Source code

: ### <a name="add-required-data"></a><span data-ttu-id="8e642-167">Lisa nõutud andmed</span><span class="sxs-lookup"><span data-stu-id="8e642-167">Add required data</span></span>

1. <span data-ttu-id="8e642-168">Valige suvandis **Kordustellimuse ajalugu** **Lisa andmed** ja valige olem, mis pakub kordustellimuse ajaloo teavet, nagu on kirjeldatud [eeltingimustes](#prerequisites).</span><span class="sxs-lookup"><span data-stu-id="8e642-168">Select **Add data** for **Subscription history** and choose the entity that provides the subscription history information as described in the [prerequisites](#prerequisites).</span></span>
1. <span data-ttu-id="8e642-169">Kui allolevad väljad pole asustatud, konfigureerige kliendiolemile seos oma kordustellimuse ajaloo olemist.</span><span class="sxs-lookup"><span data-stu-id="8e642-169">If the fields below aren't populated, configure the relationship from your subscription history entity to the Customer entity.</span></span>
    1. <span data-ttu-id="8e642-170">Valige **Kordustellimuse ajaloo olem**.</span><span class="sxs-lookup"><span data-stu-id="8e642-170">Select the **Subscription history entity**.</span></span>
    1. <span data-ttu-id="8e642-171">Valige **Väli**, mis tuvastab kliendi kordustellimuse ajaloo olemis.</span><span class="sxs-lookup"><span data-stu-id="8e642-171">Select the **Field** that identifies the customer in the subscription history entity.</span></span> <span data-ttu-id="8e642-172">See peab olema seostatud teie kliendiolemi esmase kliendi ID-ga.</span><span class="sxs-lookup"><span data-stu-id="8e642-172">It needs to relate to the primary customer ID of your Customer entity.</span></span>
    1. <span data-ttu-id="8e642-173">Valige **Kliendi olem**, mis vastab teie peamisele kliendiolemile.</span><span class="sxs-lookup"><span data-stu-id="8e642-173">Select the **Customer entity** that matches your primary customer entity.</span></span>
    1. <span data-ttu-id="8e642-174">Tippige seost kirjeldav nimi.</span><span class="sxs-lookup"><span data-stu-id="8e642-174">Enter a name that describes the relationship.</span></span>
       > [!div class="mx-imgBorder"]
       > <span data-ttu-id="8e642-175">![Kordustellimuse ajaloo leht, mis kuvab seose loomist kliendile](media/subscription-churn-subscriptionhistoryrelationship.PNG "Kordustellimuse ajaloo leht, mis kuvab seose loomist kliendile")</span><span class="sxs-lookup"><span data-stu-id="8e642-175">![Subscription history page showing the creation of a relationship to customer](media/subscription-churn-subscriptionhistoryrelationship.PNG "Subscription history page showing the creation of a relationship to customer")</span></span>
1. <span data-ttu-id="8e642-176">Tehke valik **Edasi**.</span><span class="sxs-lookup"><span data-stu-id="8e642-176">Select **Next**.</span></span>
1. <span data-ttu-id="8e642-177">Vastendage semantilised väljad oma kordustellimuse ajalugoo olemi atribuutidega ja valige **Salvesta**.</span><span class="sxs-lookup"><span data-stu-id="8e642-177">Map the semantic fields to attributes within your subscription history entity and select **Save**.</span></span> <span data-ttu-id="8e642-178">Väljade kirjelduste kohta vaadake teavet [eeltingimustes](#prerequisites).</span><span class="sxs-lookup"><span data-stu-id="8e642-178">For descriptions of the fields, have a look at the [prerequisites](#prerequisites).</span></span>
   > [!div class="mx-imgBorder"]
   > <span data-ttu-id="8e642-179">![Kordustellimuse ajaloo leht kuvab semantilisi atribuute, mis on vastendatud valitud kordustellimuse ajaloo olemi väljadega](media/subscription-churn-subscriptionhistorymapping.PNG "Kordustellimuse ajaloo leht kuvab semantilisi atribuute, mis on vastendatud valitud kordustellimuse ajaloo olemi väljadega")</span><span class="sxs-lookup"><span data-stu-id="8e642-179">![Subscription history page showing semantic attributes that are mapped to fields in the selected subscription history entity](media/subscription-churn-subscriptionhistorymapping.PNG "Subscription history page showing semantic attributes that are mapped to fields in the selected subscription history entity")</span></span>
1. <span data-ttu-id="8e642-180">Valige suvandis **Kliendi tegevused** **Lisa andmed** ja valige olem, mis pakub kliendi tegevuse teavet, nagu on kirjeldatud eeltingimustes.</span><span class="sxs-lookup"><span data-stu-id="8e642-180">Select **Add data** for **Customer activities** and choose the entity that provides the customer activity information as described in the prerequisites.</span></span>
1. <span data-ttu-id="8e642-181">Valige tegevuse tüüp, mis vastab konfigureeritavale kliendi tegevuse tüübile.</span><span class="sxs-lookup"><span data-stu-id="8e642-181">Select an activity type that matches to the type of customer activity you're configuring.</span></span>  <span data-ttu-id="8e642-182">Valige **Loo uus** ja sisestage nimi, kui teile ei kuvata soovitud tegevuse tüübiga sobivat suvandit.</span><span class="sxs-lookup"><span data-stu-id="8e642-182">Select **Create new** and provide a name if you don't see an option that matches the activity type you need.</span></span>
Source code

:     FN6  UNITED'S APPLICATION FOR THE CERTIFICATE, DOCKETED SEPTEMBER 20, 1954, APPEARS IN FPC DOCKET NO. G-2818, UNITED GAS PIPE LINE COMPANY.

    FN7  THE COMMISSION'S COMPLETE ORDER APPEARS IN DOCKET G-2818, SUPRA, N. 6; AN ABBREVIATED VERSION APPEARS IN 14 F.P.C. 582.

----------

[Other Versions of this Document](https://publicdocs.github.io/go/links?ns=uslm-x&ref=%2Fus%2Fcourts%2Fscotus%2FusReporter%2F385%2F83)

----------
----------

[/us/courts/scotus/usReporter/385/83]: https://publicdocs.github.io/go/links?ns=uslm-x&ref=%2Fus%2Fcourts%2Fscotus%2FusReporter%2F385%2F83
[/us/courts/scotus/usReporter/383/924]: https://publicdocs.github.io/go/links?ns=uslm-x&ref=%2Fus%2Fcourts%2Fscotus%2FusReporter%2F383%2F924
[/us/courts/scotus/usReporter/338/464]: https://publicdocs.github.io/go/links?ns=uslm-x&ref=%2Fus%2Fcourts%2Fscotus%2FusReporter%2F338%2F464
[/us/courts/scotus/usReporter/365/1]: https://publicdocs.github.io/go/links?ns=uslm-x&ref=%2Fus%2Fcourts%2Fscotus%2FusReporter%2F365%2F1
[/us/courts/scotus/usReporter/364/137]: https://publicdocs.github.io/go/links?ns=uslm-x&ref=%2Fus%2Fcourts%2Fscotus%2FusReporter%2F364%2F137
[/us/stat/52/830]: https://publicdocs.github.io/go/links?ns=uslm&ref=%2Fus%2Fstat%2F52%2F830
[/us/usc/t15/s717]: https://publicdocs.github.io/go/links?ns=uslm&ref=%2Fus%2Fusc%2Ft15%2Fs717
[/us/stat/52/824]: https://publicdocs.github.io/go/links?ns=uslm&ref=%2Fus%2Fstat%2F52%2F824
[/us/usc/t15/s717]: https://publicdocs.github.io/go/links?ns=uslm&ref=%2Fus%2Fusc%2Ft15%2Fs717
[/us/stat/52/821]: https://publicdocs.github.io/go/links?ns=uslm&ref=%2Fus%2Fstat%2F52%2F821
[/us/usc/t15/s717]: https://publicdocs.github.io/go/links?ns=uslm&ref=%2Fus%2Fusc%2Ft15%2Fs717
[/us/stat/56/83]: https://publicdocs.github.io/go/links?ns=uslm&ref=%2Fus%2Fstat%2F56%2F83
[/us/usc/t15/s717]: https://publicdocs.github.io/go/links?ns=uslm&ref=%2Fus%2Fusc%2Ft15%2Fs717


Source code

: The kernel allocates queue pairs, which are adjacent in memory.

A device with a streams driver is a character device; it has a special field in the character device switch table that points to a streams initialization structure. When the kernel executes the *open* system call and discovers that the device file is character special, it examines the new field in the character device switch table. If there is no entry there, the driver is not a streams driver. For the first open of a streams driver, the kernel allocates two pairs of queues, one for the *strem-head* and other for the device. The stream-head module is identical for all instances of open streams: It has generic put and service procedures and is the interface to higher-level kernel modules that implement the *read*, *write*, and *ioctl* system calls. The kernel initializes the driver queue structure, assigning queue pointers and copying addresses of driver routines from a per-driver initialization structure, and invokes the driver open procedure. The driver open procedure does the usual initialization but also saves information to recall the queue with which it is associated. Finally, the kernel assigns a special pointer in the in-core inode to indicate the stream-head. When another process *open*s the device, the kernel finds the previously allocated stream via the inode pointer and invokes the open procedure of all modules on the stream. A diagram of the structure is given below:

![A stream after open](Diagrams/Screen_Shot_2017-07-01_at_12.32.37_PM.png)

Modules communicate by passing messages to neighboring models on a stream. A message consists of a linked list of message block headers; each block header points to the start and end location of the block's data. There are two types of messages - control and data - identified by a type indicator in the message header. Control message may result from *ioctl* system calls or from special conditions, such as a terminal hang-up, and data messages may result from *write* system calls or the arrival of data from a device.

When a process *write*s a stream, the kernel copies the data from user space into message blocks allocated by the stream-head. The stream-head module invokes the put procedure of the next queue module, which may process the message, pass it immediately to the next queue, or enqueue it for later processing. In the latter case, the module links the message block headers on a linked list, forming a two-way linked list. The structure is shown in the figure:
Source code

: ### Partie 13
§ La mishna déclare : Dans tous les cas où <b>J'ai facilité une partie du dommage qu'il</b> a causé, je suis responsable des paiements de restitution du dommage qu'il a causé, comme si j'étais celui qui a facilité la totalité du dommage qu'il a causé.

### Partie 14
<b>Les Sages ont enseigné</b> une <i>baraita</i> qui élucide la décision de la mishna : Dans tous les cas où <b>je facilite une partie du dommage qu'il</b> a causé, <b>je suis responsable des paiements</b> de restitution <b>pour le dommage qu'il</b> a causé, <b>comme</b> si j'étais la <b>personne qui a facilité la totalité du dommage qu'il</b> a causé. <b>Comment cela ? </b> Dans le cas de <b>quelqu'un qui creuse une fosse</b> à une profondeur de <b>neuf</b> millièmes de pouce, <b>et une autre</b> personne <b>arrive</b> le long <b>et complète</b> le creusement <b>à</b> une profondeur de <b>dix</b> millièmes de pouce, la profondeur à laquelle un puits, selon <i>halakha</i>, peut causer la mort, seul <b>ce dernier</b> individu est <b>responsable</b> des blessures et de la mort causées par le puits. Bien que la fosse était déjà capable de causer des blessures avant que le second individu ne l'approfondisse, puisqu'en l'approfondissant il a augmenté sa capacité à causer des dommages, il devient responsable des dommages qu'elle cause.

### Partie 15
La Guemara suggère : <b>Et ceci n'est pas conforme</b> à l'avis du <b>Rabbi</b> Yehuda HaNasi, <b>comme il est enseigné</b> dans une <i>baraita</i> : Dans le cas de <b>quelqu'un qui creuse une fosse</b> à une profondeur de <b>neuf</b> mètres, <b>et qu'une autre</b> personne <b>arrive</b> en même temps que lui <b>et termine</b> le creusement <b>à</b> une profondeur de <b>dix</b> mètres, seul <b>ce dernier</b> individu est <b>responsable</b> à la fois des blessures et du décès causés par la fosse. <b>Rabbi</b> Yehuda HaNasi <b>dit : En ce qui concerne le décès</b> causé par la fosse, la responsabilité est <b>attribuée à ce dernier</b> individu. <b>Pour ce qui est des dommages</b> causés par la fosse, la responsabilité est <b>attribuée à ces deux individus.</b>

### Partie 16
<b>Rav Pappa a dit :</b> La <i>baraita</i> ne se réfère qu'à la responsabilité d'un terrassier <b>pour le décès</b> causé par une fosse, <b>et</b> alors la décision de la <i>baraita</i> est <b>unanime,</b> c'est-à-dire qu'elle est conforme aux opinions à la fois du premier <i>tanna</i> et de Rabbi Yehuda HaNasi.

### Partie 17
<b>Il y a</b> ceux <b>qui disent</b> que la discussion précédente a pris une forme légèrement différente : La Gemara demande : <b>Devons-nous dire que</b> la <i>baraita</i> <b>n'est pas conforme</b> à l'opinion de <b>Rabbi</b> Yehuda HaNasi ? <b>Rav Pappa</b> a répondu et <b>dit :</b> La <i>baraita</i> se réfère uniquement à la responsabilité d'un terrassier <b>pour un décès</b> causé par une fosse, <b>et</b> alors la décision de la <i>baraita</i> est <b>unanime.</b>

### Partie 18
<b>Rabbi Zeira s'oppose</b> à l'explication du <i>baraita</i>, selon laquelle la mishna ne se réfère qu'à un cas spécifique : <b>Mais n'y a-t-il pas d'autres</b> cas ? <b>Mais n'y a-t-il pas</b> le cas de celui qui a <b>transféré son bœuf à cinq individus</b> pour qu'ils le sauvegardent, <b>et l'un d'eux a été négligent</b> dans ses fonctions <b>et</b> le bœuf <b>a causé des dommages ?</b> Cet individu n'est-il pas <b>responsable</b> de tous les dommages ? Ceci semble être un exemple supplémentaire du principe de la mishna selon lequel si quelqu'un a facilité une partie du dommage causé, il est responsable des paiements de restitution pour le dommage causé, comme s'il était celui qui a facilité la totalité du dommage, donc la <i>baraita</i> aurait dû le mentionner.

# # #

▶ _What is required_:
All lines containing "APPEARS" in the material above should appear in your reply, copied exactly.

▶ _Response box_:
:     FN6  UNITED'S APPLICATION FOR THE CERTIFICATE, DOCKETED SEPTEMBER 20, 1954, APPEARS IN FPC DOCKET NO. G-2818, UNITED GAS PIPE LINE COMPANY.
    FN7  THE COMMISSION'S COMPLETE ORDER APPEARS IN DOCKET G-2818, SUPRA, N. 6; AN ABBREVIATED VERSION APPEARS IN 14 F.P.C. 582.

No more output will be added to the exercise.